### WHAT THE TASK REQUIRES
Print all the data that follows exactly, images excluded.

*** DATA EXCERPTS ***

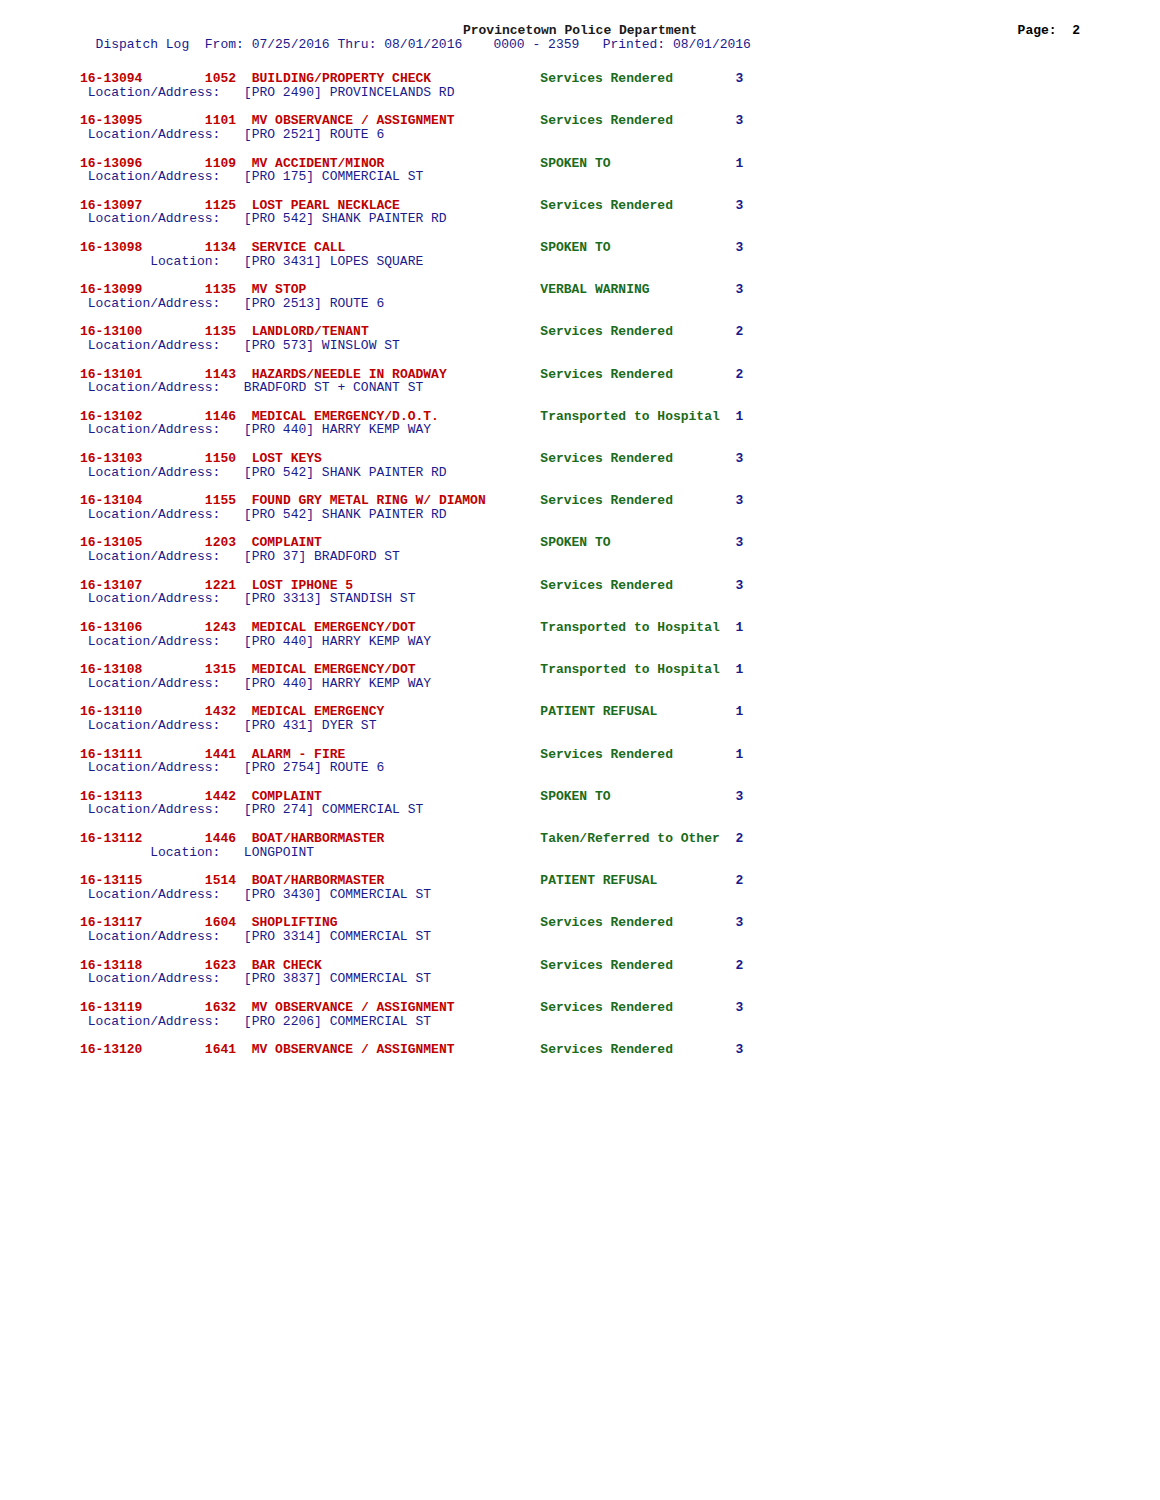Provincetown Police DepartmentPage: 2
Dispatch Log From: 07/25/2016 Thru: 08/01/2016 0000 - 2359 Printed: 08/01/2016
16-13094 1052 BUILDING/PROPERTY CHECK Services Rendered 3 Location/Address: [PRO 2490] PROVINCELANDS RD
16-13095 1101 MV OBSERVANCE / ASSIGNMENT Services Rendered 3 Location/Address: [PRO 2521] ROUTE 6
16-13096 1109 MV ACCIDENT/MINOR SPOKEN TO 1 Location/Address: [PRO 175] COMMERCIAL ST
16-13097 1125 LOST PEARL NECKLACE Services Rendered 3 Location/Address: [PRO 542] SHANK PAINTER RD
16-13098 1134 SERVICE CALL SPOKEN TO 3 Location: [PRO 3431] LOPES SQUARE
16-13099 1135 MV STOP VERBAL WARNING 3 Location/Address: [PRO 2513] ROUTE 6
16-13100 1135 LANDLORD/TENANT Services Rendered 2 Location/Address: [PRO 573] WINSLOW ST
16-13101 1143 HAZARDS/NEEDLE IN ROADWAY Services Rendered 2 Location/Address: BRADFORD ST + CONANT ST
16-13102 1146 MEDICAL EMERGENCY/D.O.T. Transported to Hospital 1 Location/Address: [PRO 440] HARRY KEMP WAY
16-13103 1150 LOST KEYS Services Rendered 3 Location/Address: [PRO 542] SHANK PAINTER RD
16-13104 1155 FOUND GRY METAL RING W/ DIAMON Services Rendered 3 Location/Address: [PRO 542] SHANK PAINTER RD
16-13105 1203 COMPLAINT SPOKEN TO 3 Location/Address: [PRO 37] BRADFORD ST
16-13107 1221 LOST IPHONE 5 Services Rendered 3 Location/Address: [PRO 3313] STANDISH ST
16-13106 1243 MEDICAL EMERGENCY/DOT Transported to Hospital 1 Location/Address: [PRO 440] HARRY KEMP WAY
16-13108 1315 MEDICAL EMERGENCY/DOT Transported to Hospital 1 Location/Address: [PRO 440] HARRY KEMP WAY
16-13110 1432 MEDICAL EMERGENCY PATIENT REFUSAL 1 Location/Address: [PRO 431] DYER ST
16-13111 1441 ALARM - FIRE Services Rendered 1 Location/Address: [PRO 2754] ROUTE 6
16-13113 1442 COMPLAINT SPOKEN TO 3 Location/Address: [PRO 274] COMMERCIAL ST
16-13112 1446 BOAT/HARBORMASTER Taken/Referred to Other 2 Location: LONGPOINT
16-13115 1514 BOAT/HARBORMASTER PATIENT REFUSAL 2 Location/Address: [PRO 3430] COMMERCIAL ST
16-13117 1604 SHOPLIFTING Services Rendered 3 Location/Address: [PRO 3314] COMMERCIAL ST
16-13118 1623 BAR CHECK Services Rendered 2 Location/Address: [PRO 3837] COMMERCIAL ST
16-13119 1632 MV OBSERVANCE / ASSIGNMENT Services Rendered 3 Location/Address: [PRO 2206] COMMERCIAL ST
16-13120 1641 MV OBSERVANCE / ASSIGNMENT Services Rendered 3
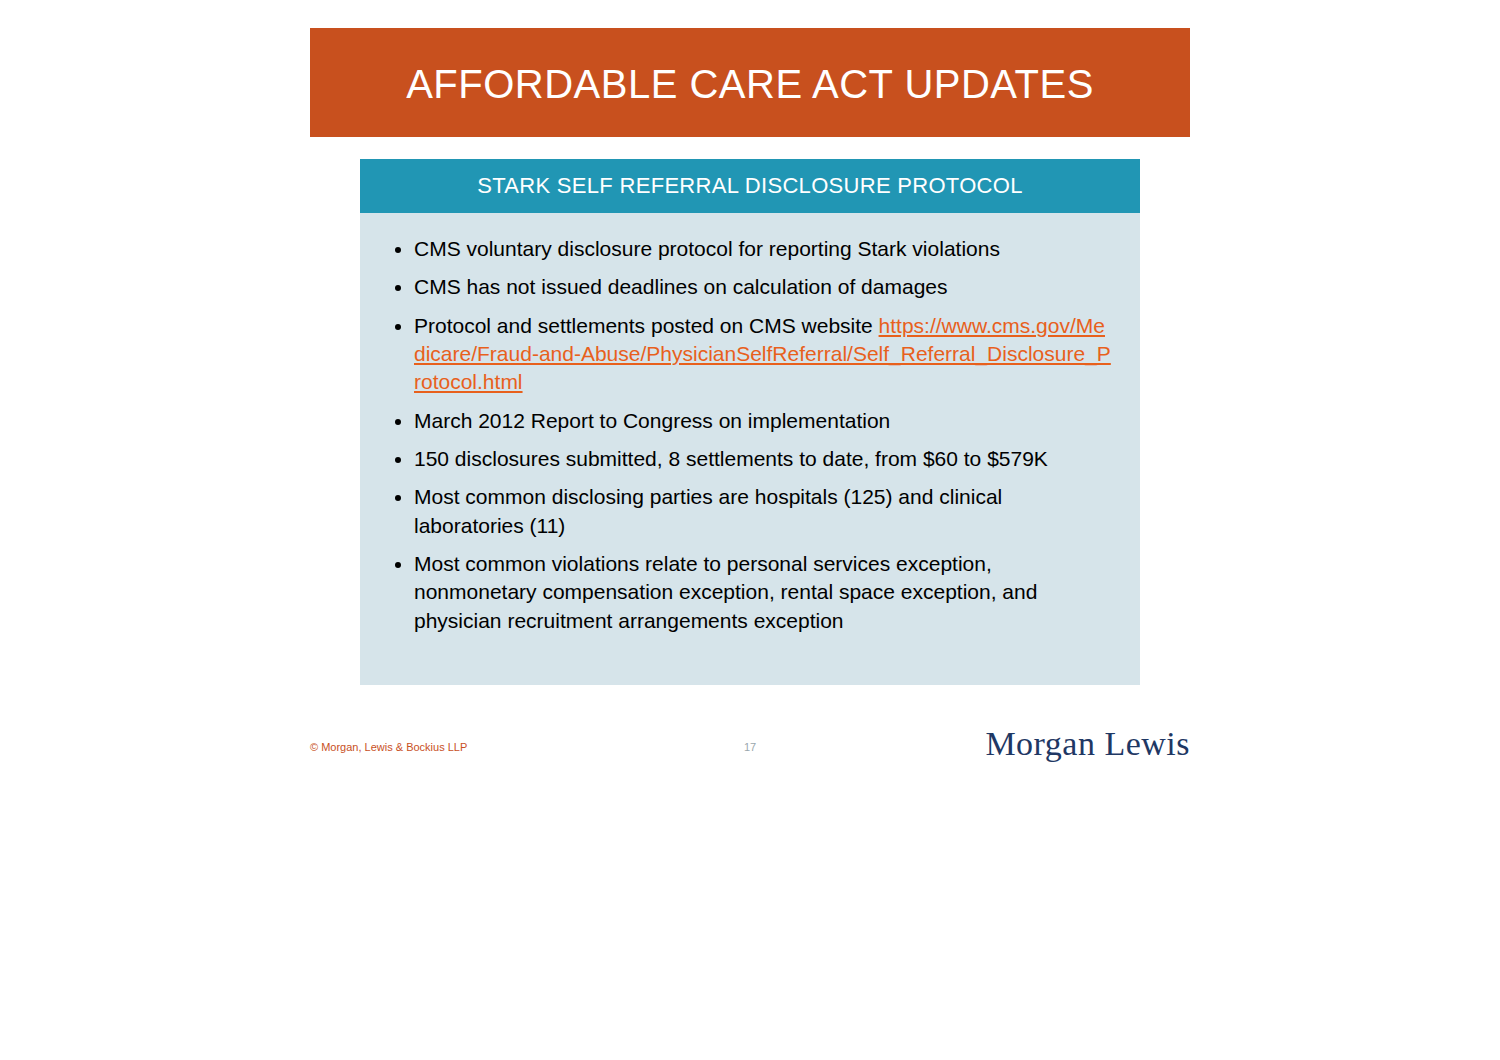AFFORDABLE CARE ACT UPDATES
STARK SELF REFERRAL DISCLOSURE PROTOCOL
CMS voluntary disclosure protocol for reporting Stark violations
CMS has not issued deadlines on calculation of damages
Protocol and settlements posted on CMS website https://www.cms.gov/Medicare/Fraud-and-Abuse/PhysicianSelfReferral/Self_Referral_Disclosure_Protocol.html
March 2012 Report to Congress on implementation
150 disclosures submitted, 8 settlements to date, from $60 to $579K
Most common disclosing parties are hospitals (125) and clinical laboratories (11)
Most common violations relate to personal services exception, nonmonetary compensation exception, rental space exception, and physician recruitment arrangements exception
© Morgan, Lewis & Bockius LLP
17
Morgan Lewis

*** End of DATA EXCERPTS ***

### EXERCISE OUTPUT
Provincetown Police DepartmentPage: 2
Dispatch Log From: 07/25/2016 Thru: 08/01/2016 0000 - 2359 Printed: 08/01/2016
16-13094 1052 BUILDING/PROPERTY CHECK Services Rendered 3 Location/Address: [PRO 2490] PROVINCELANDS RD
16-13095 1101 MV OBSERVANCE / ASSIGNMENT Services Rendered 3 Location/Address: [PRO 2521] ROUTE 6
16-13096 1109 MV ACCIDENT/MINOR SPOKEN TO 1 Location/Address: [PRO 175] COMMERCIAL ST
16-13097 1125 LOST PEARL NECKLACE Services Rendered 3 Location/Address: [PRO 542] SHANK PAINTER RD
16-13098 1134 SERVICE CALL SPOKEN TO 3 Location: [PRO 3431] LOPES SQUARE
16-13099 1135 MV STOP VERBAL WARNING 3 Location/Address: [PRO 2513] ROUTE 6
16-13100 1135 LANDLORD/TENANT Services Rendered 2 Location/Address: [PRO 573] WINSLOW ST
16-13101 1143 HAZARDS/NEEDLE IN ROADWAY Services Rendered 2 Location/Address: BRADFORD ST + CONANT ST
16-13102 1146 MEDICAL EMERGENCY/D.O.T. Transported to Hospital 1 Location/Address: [PRO 440] HARRY KEMP WAY
16-13103 1150 LOST KEYS Services Rendered 3 Location/Address: [PRO 542] SHANK PAINTER RD
16-13104 1155 FOUND GRY METAL RING W/ DIAMON Services Rendered 3 Location/Address: [PRO 542] SHANK PAINTER RD
16-13105 1203 COMPLAINT SPOKEN TO 3 Location/Address: [PRO 37] BRADFORD ST
16-13107 1221 LOST IPHONE 5 Services Rendered 3 Location/Address: [PRO 3313] STANDISH ST
16-13106 1243 MEDICAL EMERGENCY/DOT Transported to Hospital 1 Location/Address: [PRO 440] HARRY KEMP WAY
16-13108 1315 MEDICAL EMERGENCY/DOT Transported to Hospital 1 Location/Address: [PRO 440] HARRY KEMP WAY
16-13110 1432 MEDICAL EMERGENCY PATIENT REFUSAL 1 Location/Address: [PRO 431] DYER ST
16-13111 1441 ALARM - FIRE Services Rendered 1 Location/Address: [PRO 2754] ROUTE 6
16-13113 1442 COMPLAINT SPOKEN TO 3 Location/Address: [PRO 274] COMMERCIAL ST
16-13112 1446 BOAT/HARBORMASTER Taken/Referred to Other 2 Location: LONGPOINT
16-13115 1514 BOAT/HARBORMASTER PATIENT REFUSAL 2 Location/Address: [PRO 3430] COMMERCIAL ST
16-13117 1604 SHOPLIFTING Services Rendered 3 Location/Address: [PRO 3314] COMMERCIAL ST
16-13118 1623 BAR CHECK Services Rendered 2 Location/Address: [PRO 3837] COMMERCIAL ST
16-13119 1632 MV OBSERVANCE / ASSIGNMENT Services Rendered 3 Location/Address: [PRO 2206] COMMERCIAL ST
16-13120 1641 MV OBSERVANCE / ASSIGNMENT Services Rendered 3
AFFORDABLE CARE ACT UPDATES
STARK SELF REFERRAL DISCLOSURE PROTOCOL
CMS voluntary disclosure protocol for reporting Stark violations
CMS has not issued deadlines on calculation of damages
Protocol and settlements posted on CMS website https://www.cms.gov/Medicare/Fraud-and-Abuse/PhysicianSelfReferral/Self_Referral_Disclosure_Protocol.html
March 2012 Report to Congress on implementation
150 disclosures submitted, 8 settlements to date, from $60 to $579K
Most common disclosing parties are hospitals (125) and clinical laboratories (11)
Most common violations relate to personal services exception, nonmonetary compensation exception, rental space exception, and physician recruitment arrangements exception
© Morgan, Lewis & Bockius LLP
17
Morgan Lewis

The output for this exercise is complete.